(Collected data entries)
----

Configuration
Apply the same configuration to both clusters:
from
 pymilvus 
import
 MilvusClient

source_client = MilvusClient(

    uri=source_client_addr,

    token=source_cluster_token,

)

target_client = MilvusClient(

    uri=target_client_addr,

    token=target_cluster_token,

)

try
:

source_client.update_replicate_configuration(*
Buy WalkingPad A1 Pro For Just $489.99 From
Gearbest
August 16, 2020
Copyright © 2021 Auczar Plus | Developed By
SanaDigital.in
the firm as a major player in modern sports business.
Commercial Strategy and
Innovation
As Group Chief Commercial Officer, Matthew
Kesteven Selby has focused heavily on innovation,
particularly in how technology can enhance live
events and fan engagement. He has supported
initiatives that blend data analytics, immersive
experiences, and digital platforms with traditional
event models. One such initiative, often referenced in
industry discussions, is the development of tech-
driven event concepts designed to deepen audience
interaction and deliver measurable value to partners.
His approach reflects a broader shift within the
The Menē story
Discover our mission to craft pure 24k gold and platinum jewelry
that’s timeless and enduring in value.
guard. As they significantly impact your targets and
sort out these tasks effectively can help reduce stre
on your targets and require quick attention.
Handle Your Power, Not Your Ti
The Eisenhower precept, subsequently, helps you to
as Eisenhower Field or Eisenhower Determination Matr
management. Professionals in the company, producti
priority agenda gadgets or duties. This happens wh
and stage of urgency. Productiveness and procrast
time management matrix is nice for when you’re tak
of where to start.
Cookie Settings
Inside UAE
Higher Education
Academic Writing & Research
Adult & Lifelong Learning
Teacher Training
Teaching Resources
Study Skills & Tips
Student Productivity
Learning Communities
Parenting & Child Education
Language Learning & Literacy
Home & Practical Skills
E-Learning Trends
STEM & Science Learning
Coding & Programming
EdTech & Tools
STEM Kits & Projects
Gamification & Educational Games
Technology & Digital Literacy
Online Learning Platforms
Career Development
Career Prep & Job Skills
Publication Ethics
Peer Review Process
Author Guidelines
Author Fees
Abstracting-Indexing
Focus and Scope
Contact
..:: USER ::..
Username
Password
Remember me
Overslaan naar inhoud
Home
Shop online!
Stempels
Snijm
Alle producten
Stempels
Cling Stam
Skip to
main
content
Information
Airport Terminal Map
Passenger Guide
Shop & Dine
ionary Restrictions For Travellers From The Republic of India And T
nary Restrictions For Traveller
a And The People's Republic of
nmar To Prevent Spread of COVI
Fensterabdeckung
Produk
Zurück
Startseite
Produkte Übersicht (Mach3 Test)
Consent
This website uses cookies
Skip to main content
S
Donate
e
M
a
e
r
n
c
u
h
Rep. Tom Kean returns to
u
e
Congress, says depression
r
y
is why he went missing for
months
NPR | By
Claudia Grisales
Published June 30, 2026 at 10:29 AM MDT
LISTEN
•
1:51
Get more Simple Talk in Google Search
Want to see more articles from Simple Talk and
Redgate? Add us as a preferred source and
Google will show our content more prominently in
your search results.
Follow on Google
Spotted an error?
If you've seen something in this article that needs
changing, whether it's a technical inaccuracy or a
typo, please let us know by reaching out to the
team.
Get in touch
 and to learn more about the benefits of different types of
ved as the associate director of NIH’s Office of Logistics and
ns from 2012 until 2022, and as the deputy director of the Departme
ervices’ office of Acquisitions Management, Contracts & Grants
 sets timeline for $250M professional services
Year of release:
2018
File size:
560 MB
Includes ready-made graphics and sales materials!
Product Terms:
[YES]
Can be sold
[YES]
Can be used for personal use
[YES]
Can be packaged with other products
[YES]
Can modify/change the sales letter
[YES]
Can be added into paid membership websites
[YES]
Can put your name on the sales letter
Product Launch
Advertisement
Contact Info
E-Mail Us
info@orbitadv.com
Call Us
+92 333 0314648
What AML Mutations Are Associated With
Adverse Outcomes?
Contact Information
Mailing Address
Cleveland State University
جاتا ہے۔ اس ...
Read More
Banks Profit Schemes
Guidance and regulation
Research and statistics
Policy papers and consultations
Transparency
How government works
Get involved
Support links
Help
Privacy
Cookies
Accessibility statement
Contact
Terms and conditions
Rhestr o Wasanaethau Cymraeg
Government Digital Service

----

* _WORK INSTRUCTIONS_
Where a line above contains the string "Simple", copy that line.

* _OUTPUT FOR THIS EXERCISE_
Get more Simple Talk in Google Search
Want to see more articles from Simple Talk and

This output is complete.